Copy out exactly the stretch of the listing below that begins at the line containing "vfov_deg: 81.2" and ends at the line containing "f_number: 4", and copy nothing outside it.
***
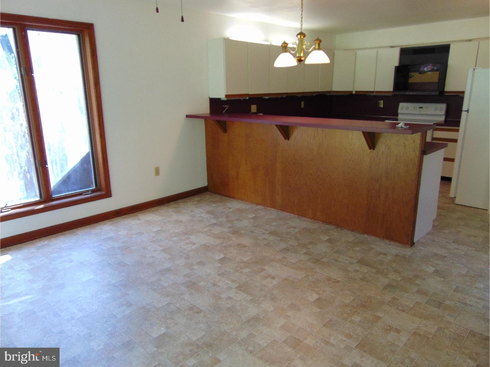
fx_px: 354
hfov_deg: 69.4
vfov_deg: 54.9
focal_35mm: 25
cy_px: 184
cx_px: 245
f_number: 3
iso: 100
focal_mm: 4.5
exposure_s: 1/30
***
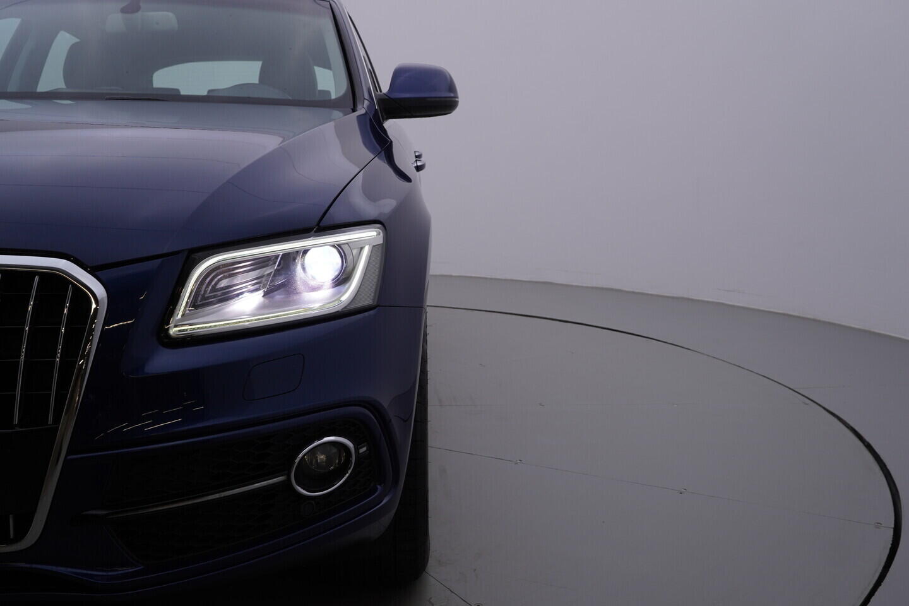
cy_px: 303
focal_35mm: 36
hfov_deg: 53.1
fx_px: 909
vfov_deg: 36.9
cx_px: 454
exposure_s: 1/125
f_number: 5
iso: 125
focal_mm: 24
***
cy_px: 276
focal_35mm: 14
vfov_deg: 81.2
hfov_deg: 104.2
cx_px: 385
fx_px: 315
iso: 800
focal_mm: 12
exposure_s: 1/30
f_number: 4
***
FINAL ANSWER =
vfov_deg: 81.2
hfov_deg: 104.2
cx_px: 385
fx_px: 315
iso: 800
focal_mm: 12
exposure_s: 1/30
f_number: 4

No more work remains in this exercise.